[TASK BRIEF] Given the records below, pull every line with the word "rightRiemannSum" into the answer.

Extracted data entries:
■ ■ ■ ■ ■ ■ ■
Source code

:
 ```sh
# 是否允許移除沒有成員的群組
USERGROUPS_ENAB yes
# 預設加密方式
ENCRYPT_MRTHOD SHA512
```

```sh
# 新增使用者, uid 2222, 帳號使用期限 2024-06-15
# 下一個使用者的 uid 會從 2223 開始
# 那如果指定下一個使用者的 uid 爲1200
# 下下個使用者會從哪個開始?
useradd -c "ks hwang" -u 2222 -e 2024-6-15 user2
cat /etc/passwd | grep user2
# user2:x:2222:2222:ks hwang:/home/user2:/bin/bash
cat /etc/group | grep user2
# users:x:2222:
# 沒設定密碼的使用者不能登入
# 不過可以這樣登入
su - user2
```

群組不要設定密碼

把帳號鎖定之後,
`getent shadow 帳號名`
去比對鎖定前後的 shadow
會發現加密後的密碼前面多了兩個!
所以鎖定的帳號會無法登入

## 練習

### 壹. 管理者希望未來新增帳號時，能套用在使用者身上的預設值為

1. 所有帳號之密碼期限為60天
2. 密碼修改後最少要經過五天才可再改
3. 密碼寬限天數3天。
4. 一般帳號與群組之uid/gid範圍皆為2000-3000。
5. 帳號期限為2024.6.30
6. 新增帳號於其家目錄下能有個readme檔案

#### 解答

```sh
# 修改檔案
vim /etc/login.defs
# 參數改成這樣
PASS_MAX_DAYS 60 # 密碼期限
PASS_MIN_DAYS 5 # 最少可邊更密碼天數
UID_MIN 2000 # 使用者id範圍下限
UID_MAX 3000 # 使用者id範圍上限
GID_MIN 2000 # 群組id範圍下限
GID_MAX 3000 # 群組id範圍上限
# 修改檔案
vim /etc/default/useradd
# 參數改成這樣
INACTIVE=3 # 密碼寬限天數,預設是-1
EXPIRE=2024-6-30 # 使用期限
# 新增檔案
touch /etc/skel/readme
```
■ ■ ■ ■ ■ ■ ■
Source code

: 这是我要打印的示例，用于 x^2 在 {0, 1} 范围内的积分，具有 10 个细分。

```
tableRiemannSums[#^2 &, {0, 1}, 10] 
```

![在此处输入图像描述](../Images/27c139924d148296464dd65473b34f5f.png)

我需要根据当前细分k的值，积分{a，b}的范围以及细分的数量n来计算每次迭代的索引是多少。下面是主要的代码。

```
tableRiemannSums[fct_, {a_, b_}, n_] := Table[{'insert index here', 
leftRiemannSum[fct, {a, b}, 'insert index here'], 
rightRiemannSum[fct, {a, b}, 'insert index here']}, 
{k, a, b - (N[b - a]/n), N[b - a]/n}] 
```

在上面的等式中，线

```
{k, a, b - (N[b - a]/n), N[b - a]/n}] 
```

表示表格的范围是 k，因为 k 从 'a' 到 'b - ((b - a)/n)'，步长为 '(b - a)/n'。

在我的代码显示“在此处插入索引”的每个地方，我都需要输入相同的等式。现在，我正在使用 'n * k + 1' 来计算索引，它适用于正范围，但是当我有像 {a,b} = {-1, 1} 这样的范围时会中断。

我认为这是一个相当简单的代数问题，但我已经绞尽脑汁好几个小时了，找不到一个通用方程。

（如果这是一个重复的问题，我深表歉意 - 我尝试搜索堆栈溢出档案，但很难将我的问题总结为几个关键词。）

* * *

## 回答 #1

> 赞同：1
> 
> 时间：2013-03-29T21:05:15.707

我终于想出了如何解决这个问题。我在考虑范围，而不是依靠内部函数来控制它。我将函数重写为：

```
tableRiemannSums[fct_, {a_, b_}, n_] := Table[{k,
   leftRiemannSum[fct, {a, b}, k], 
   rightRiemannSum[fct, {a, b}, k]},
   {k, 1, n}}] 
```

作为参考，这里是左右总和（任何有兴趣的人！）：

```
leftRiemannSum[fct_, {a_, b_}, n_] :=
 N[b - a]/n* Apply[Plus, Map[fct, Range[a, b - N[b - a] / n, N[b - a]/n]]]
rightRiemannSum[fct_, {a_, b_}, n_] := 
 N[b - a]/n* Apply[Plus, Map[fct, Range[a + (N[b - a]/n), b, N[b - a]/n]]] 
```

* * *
■ ■ ■ ■ ■ ■ ■
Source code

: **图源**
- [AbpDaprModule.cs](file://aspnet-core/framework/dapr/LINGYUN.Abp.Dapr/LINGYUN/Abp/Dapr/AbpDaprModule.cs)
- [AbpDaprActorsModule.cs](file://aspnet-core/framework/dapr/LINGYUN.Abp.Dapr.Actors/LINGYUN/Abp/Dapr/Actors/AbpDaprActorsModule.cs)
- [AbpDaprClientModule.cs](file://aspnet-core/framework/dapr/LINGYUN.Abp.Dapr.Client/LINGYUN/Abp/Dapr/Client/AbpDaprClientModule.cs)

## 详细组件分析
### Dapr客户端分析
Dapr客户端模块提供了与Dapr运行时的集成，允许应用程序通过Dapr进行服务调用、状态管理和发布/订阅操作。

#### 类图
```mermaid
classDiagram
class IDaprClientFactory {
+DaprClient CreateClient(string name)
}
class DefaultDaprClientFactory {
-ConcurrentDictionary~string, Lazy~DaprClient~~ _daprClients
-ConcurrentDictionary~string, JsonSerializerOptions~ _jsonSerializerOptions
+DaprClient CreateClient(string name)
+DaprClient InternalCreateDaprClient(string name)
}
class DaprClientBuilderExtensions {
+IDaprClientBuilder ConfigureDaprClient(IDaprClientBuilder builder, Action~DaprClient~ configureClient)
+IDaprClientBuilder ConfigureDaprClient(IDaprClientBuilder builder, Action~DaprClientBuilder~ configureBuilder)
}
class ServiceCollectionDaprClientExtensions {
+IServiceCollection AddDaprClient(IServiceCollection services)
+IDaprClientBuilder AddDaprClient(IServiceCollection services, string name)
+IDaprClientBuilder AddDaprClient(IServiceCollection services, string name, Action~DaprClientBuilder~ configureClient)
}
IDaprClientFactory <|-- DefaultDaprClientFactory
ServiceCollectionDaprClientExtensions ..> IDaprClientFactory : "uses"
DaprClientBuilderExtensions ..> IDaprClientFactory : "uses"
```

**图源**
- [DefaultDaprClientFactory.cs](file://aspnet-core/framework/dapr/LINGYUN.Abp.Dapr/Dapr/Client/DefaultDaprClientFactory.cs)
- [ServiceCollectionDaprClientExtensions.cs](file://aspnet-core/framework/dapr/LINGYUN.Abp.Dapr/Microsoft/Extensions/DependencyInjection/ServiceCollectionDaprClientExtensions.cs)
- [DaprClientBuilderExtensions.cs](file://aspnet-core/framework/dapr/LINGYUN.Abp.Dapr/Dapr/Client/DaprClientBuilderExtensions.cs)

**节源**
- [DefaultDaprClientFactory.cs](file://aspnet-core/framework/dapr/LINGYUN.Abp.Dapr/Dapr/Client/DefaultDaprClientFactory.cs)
■ ■ ■ ■ ■ ■ ■
[TASK ANSWER]
rightRiemannSum[fct, {a, b}, 'insert index here']}, 
   rightRiemannSum[fct, {a, b}, k]},
rightRiemannSum[fct_, {a_, b_}, n_] := 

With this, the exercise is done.